*** Block opens ***
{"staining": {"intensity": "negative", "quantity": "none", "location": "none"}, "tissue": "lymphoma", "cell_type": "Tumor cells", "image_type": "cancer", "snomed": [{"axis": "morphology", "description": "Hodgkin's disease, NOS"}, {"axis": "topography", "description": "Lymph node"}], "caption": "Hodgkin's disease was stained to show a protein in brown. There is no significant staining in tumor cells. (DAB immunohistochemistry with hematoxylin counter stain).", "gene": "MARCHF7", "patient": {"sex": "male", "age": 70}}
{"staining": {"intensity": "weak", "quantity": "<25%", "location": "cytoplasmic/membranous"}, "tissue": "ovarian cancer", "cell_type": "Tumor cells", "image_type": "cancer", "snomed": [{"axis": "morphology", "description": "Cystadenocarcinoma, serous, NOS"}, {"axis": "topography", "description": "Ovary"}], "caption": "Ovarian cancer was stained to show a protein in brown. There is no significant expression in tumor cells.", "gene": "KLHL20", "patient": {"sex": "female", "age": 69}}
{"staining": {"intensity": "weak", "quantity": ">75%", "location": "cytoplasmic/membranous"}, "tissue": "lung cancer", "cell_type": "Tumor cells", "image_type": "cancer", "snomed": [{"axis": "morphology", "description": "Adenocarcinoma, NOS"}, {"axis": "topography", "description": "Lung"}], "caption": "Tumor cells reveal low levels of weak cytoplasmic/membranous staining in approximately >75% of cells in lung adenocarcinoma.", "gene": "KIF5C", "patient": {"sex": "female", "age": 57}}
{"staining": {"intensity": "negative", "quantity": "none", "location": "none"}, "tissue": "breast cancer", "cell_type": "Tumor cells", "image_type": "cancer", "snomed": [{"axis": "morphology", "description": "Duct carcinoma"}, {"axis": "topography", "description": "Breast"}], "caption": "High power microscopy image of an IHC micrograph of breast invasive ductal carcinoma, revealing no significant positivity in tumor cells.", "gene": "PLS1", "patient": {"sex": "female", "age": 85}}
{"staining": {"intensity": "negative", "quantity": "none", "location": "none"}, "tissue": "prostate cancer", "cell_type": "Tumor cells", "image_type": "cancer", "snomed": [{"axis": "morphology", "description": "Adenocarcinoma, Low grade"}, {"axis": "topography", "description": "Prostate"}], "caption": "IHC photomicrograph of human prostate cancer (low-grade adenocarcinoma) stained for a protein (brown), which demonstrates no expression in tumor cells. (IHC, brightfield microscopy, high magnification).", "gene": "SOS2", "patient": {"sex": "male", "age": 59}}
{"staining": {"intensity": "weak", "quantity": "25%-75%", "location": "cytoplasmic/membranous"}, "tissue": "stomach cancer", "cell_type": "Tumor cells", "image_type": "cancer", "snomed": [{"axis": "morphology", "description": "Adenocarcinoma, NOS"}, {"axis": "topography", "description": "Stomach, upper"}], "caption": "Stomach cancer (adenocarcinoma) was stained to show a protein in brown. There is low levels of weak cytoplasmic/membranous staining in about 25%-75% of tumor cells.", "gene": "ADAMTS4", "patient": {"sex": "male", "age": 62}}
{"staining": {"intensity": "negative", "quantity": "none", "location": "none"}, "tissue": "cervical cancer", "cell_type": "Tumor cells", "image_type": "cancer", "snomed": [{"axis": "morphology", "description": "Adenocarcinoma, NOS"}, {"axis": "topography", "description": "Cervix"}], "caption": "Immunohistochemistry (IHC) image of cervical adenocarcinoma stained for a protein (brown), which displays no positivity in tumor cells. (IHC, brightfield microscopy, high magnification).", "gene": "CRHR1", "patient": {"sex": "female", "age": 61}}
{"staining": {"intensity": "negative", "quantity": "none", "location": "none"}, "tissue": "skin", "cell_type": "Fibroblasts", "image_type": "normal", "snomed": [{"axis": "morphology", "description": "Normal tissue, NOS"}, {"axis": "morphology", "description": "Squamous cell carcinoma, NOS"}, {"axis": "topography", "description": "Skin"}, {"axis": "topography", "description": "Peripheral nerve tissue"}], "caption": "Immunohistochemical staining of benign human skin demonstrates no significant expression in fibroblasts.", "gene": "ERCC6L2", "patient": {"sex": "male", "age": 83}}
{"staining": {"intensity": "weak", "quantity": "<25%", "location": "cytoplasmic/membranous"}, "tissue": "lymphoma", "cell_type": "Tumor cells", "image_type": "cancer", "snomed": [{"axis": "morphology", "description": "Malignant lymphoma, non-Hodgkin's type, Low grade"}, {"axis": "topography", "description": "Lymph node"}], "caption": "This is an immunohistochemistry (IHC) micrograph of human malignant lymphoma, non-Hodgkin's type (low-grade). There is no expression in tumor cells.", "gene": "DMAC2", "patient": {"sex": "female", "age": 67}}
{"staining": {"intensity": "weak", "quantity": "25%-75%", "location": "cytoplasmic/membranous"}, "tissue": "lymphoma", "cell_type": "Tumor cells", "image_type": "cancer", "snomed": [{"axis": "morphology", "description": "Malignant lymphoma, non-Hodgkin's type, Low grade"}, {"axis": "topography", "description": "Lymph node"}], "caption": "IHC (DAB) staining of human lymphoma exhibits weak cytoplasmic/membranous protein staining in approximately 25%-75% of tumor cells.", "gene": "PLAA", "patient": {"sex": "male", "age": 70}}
*** Block closes ***
EXERCISE DESCRIPTION: Show me each line of the listing above with "Lymph" in it.

TASK RESULT:
{"staining": {"intensity": "negative", "quantity": "none", "location": "none"}, "tissue": "lymphoma", "cell_type": "Tumor cells", "image_type": "cancer", "snomed": [{"axis": "morphology", "description": "Hodgkin's disease, NOS"}, {"axis": "topography", "description": "Lymph node"}], "caption": "Hodgkin's disease was stained to show a protein in brown. There is no significant staining in tumor cells. (DAB immunohistochemistry with hematoxylin counter stain).", "gene": "MARCHF7", "patient": {"sex": "male", "age": 70}}
{"staining": {"intensity": "weak", "quantity": "<25%", "location": "cytoplasmic/membranous"}, "tissue": "lymphoma", "cell_type": "Tumor cells", "image_type": "cancer", "snomed": [{"axis": "morphology", "description": "Malignant lymphoma, non-Hodgkin's type, Low grade"}, {"axis": "topography", "description": "Lymph node"}], "caption": "This is an immunohistochemistry (IHC) micrograph of human malignant lymphoma, non-Hodgkin's type (low-grade). There is no expression in tumor cells.", "gene": "DMAC2", "patient": {"sex": "female", "age": 67}}
{"staining": {"intensity": "weak", "quantity": "25%-75%", "location": "cytoplasmic/membranous"}, "tissue": "lymphoma", "cell_type": "Tumor cells", "image_type": "cancer", "snomed": [{"axis": "morphology", "description": "Malignant lymphoma, non-Hodgkin's type, Low grade"}, {"axis": "topography", "description": "Lymph node"}], "caption": "IHC (DAB) staining of human lymphoma exhibits weak cytoplasmic/membranous protein staining in approximately 25%-75% of tumor cells.", "gene": "PLAA", "patient": {"sex": "male", "age": 70}}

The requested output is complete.